There was no sleep for Ted Mordecai, however. In the house his company occupied, he knocked the glass out of a window on the top floor and took up a position a yard or so back behind a makeshift barricade, facing the bridge. ‘Outside, the fires had really taken hold and lit up the whole area.’ He worked out his line of fire and pulled the scrim netting from his helmet down over his face so he couldn’t be seen. As the night wore on and the flames and the firing around the bridge died down, he saw a figure outside approach the house and demand to know who was inside. The most extraordinary thing about him was that he was waving a rolled umbrella. It was, it turned out, the brave Major Digby Tatham-Warter, whose stiff-upper-lip calmness under fire would be one of the triumphant images of the whole Arnhem experience. He was casing the area, finding out who was in which building, a death-defying business, since some housed Germans. He wanted six volunteers to come outside and cover him as he reconnoitred a particular building down the road. Mordecai went with him, Sten gun sweeping the windows and doors, as the major stood brazenly in the open and loudly demanded to know who was inside. ‘Personally, I thought it was stupid, because if Jerry had been in the house we would have been in for a rough time out there in the open.
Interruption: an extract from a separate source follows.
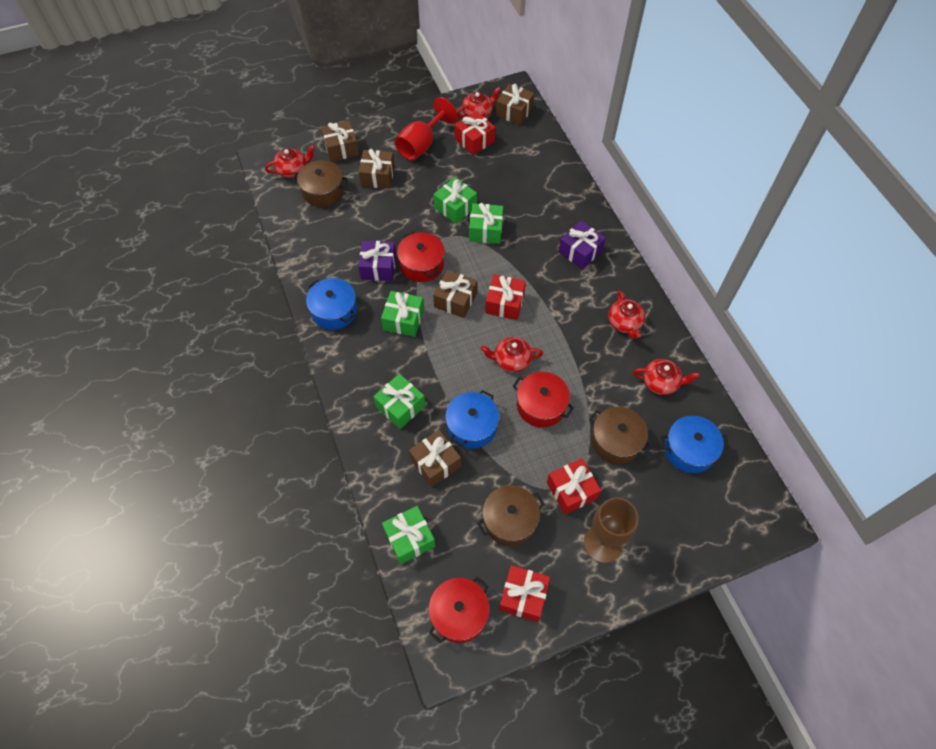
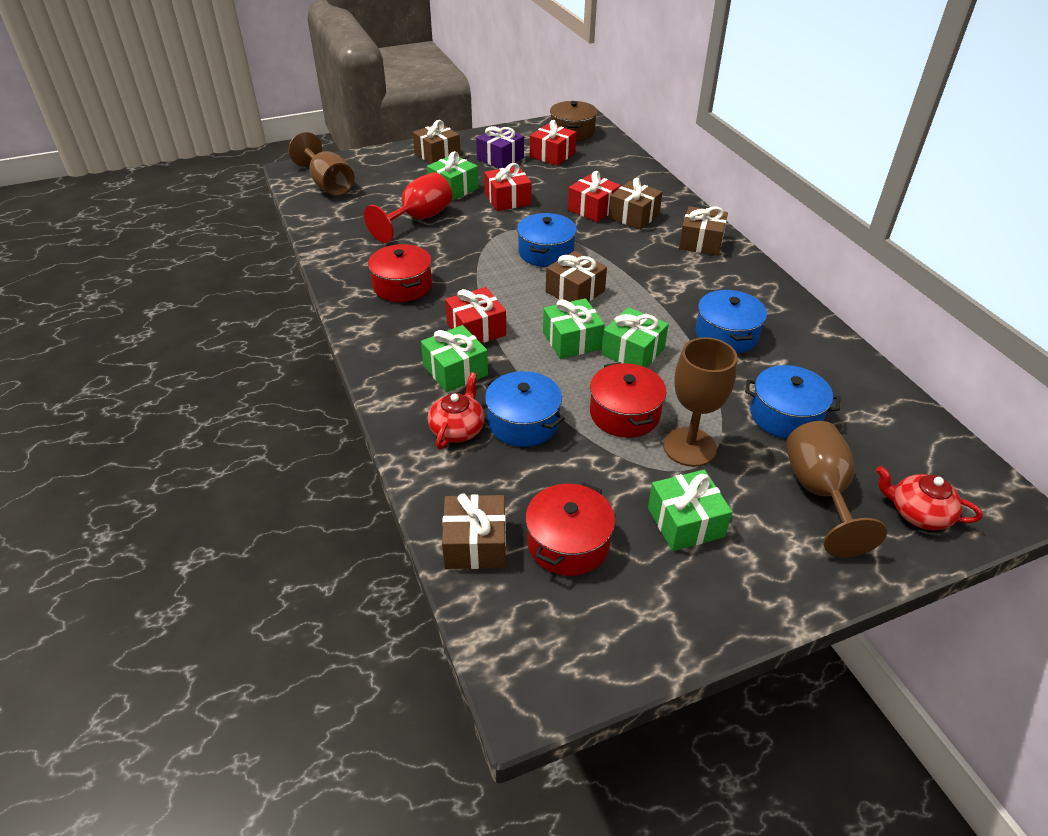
blue pot: 3 -> 4
brown goblet: 1 -> 3
brown pot: 3 -> 1
purple gift: 2 -> 1
red teapot: 5 -> 2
Fortunately for us, the reply came back that it was occupied by some of our gunners and sappers. This evidently satisfied the major and he strolled off into the darkness, still directing operations with his brolly.’ But the commotion had stirred up the enemy and a machine gun opened up on Mordecai as he and the others dashed back to their house. ‘Having regained our breath, we resumed positions at the windows until daybreak.’
One of the last to get through to the bridge was Major Eric Mackay of the Royal Engineers. He and his men had a tough time getting there. As they trudged through central Arnhem dragging trolleys loaded with explosives, ‘all around us there seemed to be surreptitious movements in the dark. We could hear the enemy moving along parallel streets.’5
They were ambushed by a German patrol and a ‘sharp scrap’ ensued. Then they had to brave furious crossfire from either side of a city square and cross 40 yards of open ground, still with their trolleys. Once at the bridge, Mackay was directed to some buildings on the far side of the road ramp and ordered to fortify and hold them. One was a school, the other a house. Ten minutes after they took possession they were attacked from a building just 15 yards away, which turned out to be the headquarters of a company of German soldiers. ‘The enemy crept through the bushes and right up to us before we were aware of them. They threw grenades through the window and got a foothold in the basement. Determined hand-to-hand fighting with fists, boots, rifle-butts and bayonets dislodged them. They brought up a machine gun and poked it through a window, spraying everyone in the room. I was beside the window, shot the gunman and turned the gun on the mob outside.’More grenades were lobbed in. ‘Nearly half the force in the house was already wounded and it was apparent that if we stayed any longer we should all become casualties.’ They would have to retreat to the school, and to do that meant clearing the enemy out of the garden first. Mackay, his sergeant and six men went out and ‘mixed it’ in the bushes. The enemy, he recalled, had no stomach for cold steel and retired. ‘We pursued them to their building with grenades and gave them a taste of their own medicine. We then kept up hot fire as my corporal got the wounded over a high wall and into the school, where we rejoined the rest of the force.’ From this eyeball-to-eyeball duel – the first of many in the days ahead – he had seven wounded men, two of them seriously, and he himself had minor shrapnel wounds and a cut in his head where a bullet had gone through his helmet – ‘more messy than painful’, as he put it. With his fifty men, six Bren guns and lots of ammunition and grenades, he prepared for a siege. ‘We had no anti-tank weapons, very little food, only the water in our water bottles and no medical supplies except morphine and field dressings.’ Before dawn, they repelled two attacks – and that was only the start.